Mannose 6-phosphate is a major sugar component
Medicinal uses
Uses supported by clinical data
None.
Uses described in pharmacopoeias and well
established documents
Aloe Vera Gel is widely used for the external treatment of minor wounds and
inflammatory skin disorders. The gel is used in the treatment of minor skin
irritations, including burns, bruises, and abrasions. The gelis further used
in the cosmetics industry as a hydrating ingredient in liquids, creams, sun
lotions, shaving creams, lip balms, healing ointments, and face packs. Aloe
Vera Gel has been traditionally used as a natural remedy for burns.

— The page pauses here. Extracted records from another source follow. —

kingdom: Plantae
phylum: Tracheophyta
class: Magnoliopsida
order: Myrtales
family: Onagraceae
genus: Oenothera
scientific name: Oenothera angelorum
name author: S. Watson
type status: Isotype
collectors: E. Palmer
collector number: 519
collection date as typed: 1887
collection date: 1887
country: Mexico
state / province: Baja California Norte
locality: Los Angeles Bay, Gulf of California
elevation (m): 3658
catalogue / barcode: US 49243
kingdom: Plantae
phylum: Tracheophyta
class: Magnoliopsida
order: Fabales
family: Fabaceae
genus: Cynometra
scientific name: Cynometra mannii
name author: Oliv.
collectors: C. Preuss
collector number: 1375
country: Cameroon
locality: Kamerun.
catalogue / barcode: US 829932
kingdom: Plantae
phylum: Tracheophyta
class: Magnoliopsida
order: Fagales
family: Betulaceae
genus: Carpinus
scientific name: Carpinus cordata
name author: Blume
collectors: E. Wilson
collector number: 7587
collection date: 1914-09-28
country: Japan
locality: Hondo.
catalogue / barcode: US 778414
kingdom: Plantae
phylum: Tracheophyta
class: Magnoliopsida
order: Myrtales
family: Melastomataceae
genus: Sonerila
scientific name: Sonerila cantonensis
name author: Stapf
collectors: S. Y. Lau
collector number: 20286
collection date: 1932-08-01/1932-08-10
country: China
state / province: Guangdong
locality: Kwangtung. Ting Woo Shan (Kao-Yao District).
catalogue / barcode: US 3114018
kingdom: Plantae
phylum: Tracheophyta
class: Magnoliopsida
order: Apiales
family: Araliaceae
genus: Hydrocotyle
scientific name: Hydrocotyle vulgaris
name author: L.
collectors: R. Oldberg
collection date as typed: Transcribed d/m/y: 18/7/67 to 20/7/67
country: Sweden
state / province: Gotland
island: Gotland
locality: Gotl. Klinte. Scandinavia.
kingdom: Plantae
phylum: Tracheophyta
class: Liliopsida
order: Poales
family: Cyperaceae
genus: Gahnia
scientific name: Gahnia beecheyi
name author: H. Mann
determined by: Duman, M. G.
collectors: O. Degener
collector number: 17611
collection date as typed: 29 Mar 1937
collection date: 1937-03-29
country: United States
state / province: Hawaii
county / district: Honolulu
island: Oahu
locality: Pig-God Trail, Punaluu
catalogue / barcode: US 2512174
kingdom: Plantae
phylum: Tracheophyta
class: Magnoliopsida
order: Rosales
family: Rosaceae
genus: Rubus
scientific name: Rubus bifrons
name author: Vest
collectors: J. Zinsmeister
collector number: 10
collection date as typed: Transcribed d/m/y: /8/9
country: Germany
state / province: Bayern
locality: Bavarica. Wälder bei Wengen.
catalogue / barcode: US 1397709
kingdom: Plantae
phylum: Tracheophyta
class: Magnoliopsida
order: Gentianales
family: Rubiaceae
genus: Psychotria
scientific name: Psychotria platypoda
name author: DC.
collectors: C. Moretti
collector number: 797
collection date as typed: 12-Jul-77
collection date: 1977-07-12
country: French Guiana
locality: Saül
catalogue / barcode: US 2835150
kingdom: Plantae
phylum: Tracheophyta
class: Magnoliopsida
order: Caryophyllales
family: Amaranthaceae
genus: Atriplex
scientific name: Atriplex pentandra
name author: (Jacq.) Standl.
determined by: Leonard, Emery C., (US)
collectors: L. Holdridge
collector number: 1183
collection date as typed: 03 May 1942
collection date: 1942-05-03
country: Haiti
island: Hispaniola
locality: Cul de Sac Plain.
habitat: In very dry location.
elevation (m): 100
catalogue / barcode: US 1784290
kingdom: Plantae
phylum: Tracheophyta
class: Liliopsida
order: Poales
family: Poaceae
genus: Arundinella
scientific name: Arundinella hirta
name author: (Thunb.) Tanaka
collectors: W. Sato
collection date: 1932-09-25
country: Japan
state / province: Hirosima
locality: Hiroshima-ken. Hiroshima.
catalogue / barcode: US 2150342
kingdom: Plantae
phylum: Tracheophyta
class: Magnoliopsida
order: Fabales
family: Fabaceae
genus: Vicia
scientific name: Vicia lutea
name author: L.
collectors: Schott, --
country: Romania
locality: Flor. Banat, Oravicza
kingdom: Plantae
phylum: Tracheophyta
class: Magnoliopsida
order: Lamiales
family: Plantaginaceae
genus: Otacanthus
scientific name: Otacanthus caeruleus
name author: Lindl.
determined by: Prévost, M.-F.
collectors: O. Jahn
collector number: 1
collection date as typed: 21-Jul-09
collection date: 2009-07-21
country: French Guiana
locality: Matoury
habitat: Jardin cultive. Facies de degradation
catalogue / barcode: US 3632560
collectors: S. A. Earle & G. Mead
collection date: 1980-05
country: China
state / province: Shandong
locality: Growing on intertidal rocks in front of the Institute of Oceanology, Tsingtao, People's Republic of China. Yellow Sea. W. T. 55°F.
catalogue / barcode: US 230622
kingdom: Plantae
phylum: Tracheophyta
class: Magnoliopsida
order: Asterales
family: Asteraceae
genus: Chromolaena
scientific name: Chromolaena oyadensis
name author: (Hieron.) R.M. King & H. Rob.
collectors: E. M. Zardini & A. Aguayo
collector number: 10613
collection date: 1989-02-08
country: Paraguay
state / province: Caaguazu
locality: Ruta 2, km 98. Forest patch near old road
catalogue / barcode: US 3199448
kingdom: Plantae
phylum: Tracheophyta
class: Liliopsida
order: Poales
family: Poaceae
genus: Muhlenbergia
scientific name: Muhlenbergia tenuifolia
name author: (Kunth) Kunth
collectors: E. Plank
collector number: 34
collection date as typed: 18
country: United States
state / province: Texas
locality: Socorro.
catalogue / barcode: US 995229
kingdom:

Aloe Vera
Gel has been effectively used in the treatment of first- and second-degree thermal
burns and radiation burns. Both thermal and radiation
burns healed faster with less necrosis when treated with preparations containing
Aloe Vera Gel. In most cases the gel must be freshly prepared because of its
sensitivity to enzymatic, oxidative, or microbial degradation. Aloe Vera Gel
is not approved as an internal medication, and internal administration of the
gel has not been shown to exert any consistent therapeutic effect.
Uses described in traditional medicine
The treatment of acne, haemorrhoids, psoriasis, anaemia, glaucoma, petit ulcer,
tuberculosis, blindness, seborrhoeic dermatitis, and fungal infections
Proven pharmacological activity
Animal studies
Wound healing, Anti-inflammation
Human studies
Wound healing, Anti-inflammation
Contraindications
Aloe Vera Gel is contraindicated in cases of known allergy to plants in the
Liliaceae.
Warnings
No information available.
Precautions
No information available concerning general precautions, or precautions dealing
with carcinogenesis, mutagenesis, impairment of fertility; drug and laboratory
test interactions; drug interactions; nursing mothers; paediatric use; or teratogenic
or non-teratogenic effects on pregnancy.
Adverse reactions
There have been a few reports of contact dermatitis and burning skin sensations
following topical applications of Aloe Vera Gel to dermabraded skin. These reactions
appeared to be associated with anthraquinone contaminants in this preparation.
A case of disseminated dermatitis has been reported following application of
Aloe Vera Gel to a patient with stasis dermatitis. An acute bullous allergic
reaction and contact urticaria have also been reported to result from the use
of Aloe Vera Gel
Posology
Fresh gel or preparations containing 10–70% fresh gel.